Régis Pitbull, ex-jogador de futebol, vive nas ruas de São Paulo após décadas de dependência química

Ex-atacante do Corinthians e de clubes no exterior, Régis Pitbull, prestes a completar 50 anos, enfrenta situação de rua em Pirituba, Zona Norte de São Paulo, após perder a moradia por dívidas e dependência de crack.

Wanessa·
Régis Pitbull, ex-jogador de futebol, vive nas ruas de São Paulo após décadas de dependência química

Um nome que já ecoou nos estádios brasileiros e estrangeiros agora se tornou símbolo de uma trajetória marcada por queda e resiliência. Régis Pitbull, ex-atacante conhecido por seu drible afiado e velocidade nas pontas, vive atualmente em situação de rua em Pirituba, bairro da Zona Norte de São Paulo. Prestes a completar cinco décadas de vida, o ex-jogador acumula não apenas marcas na carreira, mas também uma batalha silenciosa contra a dependência química, que consumiu não só sua saúde, mas também seu lar e relações.

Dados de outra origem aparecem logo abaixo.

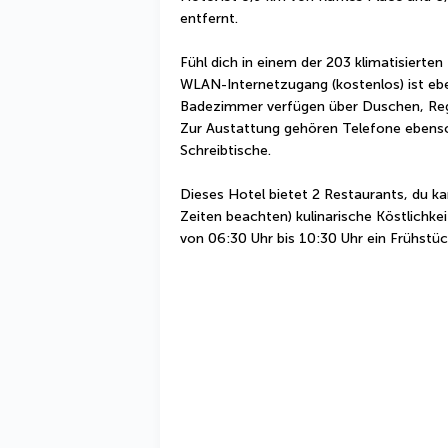
entfernt.
Fühl dich in einem der 203 klimatisierte
WLAN-Internetzugang (kostenlos) ist eb
Badezimmer verfügen über Duschen, Rege
Zur Austattung gehören Telefone ebenso
Schreibtische.
Dieses Hotel bietet 2 Restaurants, du ka
Zeiten beachten) kulinarische Köstlichkei
von 06:30 Uhr bis 10:30 Uhr ein Frühstü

A trajetória que o levou ao topo do futebol profissional contrastava com uma realidade paralela de dependência. Régis atuou por clubes como Corinthians, Vasco, Bahia e Portuguesa, além de passagens pelo exterior por Coritiba, Ponte Preta, Japão, Coreia do Sul, Turquia e Kuwait. No entanto, o vício em substâncias, que começou com o uso de maconha — resultando em duas suspensões por antidoping —, evoluiu para drogas mais pesadas, como o crack. A perda da moradia, o acúmulo de dívidas e até uma prisão após agredir o síndico de seu antigo condomínio são apenas alguns dos reflexos dessa batalha.

O ex-jogador já havia buscado ajuda em 2022, quando foi internado para tratamento, mas uma recaída menos de um mês após a alta agravou a situação. Em 2026, a realidade se tornou ainda mais dura. Régis perdeu o apartamento que ainda possuía, um bem conquistado ao longo da carreira, e hoje se abriga debaixo de uma lona em uma praça de Pirituba. Aos 49 anos, ele afirma não querer ser identificado como vítima. "Não quero que ninguém saiba que eu existo. Se acharem que estou morto, é melhor. Não sou um coitadinho", declarou recentemente, revelando a profundidade de seu desespero.

O caso de Régis Pitbull expõe não apenas os desafios individuais de quem enfrenta a dependência química, mas também as lacunas no suporte a ex-atletas após o fim da carreira. Sem uma rede de apoio estruturada e com a saúde mental fragilizada, muitos acabam sucumbindo a vícios ou situações extremas, como a perda total de condições básicas de vida. A história do ex-jogador serve como alerta sobre os perigos do abandono e da falta de acompanhamento profissional após a aposentadoria esportiva.